* Work required: Check each line of the listing below for the string "tried", and copy the ones that have it.

+ + + + +

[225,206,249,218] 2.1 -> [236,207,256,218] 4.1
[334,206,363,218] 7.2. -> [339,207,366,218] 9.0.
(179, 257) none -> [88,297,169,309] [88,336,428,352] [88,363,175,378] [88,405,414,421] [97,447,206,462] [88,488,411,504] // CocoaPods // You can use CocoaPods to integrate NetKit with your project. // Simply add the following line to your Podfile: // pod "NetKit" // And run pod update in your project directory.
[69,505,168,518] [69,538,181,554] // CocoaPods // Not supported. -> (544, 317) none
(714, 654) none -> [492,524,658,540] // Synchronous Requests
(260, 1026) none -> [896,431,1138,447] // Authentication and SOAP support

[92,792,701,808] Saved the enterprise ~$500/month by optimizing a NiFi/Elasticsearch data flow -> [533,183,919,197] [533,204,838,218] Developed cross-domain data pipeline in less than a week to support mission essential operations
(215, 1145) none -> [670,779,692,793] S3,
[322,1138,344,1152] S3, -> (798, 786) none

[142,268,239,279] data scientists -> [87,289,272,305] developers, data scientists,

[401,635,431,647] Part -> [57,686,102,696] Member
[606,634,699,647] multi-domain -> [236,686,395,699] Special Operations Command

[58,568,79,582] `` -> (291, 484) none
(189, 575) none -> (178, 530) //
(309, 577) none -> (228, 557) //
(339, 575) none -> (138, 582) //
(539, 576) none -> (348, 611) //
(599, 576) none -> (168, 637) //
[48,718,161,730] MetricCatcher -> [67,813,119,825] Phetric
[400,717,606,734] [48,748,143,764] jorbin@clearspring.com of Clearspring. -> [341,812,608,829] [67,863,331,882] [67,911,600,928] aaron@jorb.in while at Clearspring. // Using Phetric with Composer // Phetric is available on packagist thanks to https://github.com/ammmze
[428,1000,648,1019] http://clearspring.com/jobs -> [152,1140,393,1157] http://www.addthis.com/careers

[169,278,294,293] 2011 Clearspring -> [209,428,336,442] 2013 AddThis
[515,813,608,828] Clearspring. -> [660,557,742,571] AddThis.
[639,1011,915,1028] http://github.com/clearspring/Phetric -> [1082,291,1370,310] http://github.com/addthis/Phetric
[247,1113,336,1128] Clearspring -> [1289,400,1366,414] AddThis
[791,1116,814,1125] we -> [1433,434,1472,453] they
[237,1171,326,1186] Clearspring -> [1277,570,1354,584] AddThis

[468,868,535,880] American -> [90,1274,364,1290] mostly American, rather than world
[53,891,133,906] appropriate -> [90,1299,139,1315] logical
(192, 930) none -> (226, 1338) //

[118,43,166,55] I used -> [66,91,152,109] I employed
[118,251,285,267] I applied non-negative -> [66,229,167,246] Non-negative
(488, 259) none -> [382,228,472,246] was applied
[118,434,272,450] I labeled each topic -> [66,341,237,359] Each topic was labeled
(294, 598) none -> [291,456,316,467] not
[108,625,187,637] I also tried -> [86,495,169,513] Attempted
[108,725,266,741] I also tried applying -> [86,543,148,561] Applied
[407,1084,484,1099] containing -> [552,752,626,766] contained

+ + + + +

* Exercise output:
[108,625,187,637] I also tried -> [86,495,169,513] Attempted
[108,725,266,741] I also tried applying -> [86,543,148,561] Applied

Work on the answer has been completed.